WORK INSTRUCTION: Take the data below and copy exactly the lines starting at the one with "浙江省绍兴市越城区胜利东路3" and finishing at the one with "inteligencí pro kreativní tvorbu, který", both included.

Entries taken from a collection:
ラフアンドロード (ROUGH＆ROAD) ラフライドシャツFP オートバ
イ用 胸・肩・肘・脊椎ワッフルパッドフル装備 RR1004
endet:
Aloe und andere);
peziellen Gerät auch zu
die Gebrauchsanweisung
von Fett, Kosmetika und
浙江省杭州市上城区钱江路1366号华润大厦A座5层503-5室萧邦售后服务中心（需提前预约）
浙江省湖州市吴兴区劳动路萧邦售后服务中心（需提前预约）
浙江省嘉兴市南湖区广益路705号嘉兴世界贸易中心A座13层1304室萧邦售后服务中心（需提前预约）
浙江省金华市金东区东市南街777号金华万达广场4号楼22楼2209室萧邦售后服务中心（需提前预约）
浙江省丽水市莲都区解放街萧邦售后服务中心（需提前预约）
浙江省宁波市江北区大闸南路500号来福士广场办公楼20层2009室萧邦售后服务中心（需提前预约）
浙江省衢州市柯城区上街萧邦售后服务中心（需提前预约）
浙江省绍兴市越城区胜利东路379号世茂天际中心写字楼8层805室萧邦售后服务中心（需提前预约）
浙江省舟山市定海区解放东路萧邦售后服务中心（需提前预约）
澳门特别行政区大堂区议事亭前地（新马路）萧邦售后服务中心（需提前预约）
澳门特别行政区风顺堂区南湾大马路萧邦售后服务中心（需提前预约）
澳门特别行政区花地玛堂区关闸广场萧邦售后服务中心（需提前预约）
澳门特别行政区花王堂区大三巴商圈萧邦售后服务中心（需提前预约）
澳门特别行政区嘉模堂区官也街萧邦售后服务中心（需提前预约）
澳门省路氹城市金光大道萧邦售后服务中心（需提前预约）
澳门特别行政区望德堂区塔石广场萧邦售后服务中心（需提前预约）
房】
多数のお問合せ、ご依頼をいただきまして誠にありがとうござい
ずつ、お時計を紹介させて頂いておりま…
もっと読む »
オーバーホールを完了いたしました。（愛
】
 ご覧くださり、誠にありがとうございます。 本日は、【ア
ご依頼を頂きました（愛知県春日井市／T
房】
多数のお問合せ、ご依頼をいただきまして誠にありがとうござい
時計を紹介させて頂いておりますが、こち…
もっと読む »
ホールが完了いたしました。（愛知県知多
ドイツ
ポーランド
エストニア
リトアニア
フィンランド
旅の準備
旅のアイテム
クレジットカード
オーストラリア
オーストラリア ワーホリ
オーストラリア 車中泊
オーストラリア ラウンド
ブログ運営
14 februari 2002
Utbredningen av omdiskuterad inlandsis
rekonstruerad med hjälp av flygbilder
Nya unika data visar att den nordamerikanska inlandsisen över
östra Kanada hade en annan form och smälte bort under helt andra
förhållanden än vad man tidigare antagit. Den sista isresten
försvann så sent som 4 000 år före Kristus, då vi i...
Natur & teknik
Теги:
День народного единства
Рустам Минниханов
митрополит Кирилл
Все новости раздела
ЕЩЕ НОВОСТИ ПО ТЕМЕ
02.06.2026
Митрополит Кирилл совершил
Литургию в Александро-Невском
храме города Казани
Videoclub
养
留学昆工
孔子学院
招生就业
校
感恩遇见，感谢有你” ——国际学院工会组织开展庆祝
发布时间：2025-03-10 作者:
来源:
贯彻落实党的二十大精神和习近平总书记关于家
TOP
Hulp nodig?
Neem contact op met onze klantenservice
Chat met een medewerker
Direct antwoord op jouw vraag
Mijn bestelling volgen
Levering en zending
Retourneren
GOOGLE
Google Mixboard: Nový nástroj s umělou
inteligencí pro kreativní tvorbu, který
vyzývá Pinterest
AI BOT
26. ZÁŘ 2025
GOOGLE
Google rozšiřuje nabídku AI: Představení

SOLUTION FOR THIS EXERCISE:
浙江省绍兴市越城区胜利东路379号世茂天际中心写字楼8层805室萧邦售后服务中心（需提前预约）
浙江省舟山市定海区解放东路萧邦售后服务中心（需提前预约）
澳门特别行政区大堂区议事亭前地（新马路）萧邦售后服务中心（需提前预约）
澳门特别行政区风顺堂区南湾大马路萧邦售后服务中心（需提前预约）
澳门特别行政区花地玛堂区关闸广场萧邦售后服务中心（需提前预约）
澳门特别行政区花王堂区大三巴商圈萧邦售后服务中心（需提前预约）
澳门特别行政区嘉模堂区官也街萧邦售后服务中心（需提前预约）
澳门省路氹城市金光大道萧邦售后服务中心（需提前预约）
澳门特别行政区望德堂区塔石广场萧邦售后服务中心（需提前预约）
房】
多数のお問合せ、ご依頼をいただきまして誠にありがとうござい
ずつ、お時計を紹介させて頂いておりま…
もっと読む »
オーバーホールを完了いたしました。（愛
】
 ご覧くださり、誠にありがとうございます。 本日は、【ア
ご依頼を頂きました（愛知県春日井市／T
房】
多数のお問合せ、ご依頼をいただきまして誠にありがとうござい
時計を紹介させて頂いておりますが、こち…
もっと読む »
ホールが完了いたしました。（愛知県知多
ドイツ
ポーランド
エストニア
リトアニア
フィンランド
旅の準備
旅のアイテム
クレジットカード
オーストラリア
オーストラリア ワーホリ
オーストラリア 車中泊
オーストラリア ラウンド
ブログ運営
14 februari 2002
Utbredningen av omdiskuterad inlandsis
rekonstruerad med hjälp av flygbilder
Nya unika data visar att den nordamerikanska inlandsisen över
östra Kanada hade en annan form och smälte bort under helt andra
förhållanden än vad man tidigare antagit. Den sista isresten
försvann så sent som 4 000 år före Kristus, då vi i...
Natur & teknik
Теги:
День народного единства
Рустам Минниханов
митрополит Кирилл
Все новости раздела
ЕЩЕ НОВОСТИ ПО ТЕМЕ
02.06.2026
Митрополит Кирилл совершил
Литургию в Александро-Невском
храме города Казани
Videoclub
养
留学昆工
孔子学院
招生就业
校
感恩遇见，感谢有你” ——国际学院工会组织开展庆祝
发布时间：2025-03-10 作者:
来源:
贯彻落实党的二十大精神和习近平总书记关于家
TOP
Hulp nodig?
Neem contact op met onze klantenservice
Chat met een medewerker
Direct antwoord op jouw vraag
Mijn bestelling volgen
Levering en zending
Retourneren
GOOGLE
Google Mixboard: Nový nástroj s umělou
inteligencí pro kreativní tvorbu, který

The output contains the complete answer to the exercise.